Через Военно-Промышленные Комитеты в рабочую среду бросались мысли о необходимости преобразования государственного строя и о поддержке в борьбе за то Гос. Думы.
19 ноября возобновились заседания Гос. Думы. На трибуне впервые появился новый премьер Трепов. Левые встретили его такой обструкций, что понадобилось исключение восьми депутатов, в том числе Керенского, Скобелева и Чхеидзе. Только на четвертый раз мог Трепов произнести свою речь. Она успеха не имела. Дума уже зарвалась. Она шла на открытую борьбу с властью. Прения открыл вышедший накануне из фракции правых монархистов Пуришкевич. Пуришкевич резко обрушился на правительство, упоминал о темных силах, которые окружают Государя, очень некрасиво обрисовал деятельность Дворцового коменданта Воейкова. Он заявил, что Воейков получил от министерства Путей Сообщения миллион рублей на постройку ветки в свое имение с минеральной водой "Кувака". То была ложь, которую через три дня опровергнул с той же трибуны сам министр. Ни одной копейки субсидии Воейков не получил, а железнодорожная ветка туда никогда и не проводилась. Но клевета была пущена и она облетела всю Россию. Надо было дискредитировать представителей власти, близких к Царю. Но при Дворе отлично знали безупречность Воейкова по отношению казенных денег, знали и подкладку речи Пуришкевича. При предшественнике Воейкова, при генерале Дедюлине, Пуришкевич получал от него ежегодно субсидию 15.000 руб. Воейков нашел подобную выдачу излишней и перестал субсидировать Пуришкевича на его партийные, очевидно, предприятия. Пуришкевич стал всюду и везде критиковать и бранить Воейкова и вот теперь громил того с его водой "Кувакой". Врагов у Воейкова было достаточно много, и речь Пуришкевича имела большой успех. Генерал "от кувакерии" сделалось нарицательной кличкой. Партийные страсти в Думе разгорались. 22 ноября правый депутат Марков Второй выступил с возражениями против нападок на власть и с опровержениями на речи Милюкова и Пуришкевича. Речь Маркова затронула оппозицию. Поднялся шум, крик, ругательства. Председатель Родзянко не принял мер к прекращению их, когда же сам Марков подал резкую реплику по адресу шумевших, то Родзянко призвал его к порядку, а затем прервал его речь и потребовал ухода с кафедры.
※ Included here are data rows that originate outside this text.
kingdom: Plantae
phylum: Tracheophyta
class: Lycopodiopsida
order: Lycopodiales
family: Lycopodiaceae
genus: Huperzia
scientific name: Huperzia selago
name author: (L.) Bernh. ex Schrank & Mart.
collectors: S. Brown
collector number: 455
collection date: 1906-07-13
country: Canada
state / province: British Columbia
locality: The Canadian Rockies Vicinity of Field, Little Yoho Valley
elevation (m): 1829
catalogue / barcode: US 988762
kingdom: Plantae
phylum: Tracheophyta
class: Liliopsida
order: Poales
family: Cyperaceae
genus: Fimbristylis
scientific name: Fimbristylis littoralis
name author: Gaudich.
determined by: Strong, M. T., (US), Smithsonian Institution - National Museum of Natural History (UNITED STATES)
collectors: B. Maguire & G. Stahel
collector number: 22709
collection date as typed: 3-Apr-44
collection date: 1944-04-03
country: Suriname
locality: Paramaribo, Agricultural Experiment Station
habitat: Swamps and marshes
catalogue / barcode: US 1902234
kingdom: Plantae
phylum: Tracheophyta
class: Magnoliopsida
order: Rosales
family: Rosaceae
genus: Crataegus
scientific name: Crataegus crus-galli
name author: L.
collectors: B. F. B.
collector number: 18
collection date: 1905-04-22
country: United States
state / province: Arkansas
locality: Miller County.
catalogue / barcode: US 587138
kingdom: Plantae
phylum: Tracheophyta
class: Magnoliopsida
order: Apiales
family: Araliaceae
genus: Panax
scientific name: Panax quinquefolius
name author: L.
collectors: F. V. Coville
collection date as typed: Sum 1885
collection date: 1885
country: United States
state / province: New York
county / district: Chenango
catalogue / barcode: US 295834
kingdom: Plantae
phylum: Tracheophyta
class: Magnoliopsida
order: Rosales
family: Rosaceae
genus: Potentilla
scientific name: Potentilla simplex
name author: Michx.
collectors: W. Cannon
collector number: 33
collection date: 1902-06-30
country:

Возмущенный явным пристрастием Марков 2-ой бросил председателю: "Мерзавец, мерзавец, мерзавец!". Обратившись затем к Думе, Марков 2-ой пояснил, что он считает "мерзавцами" также и весь "Прогрессивный Блок". Скандал получился большой. Маркова исключили на 15 заседаний. Родзянке большинство депутатов и министры выражали сочувствие. Когда о скандале узнали в городе, многие завозили Родзянке визитные карточки. Сочувствие выражали и иностранные послы.
26-го ноября Государь приехал из Ставки в Царское Село с семьей.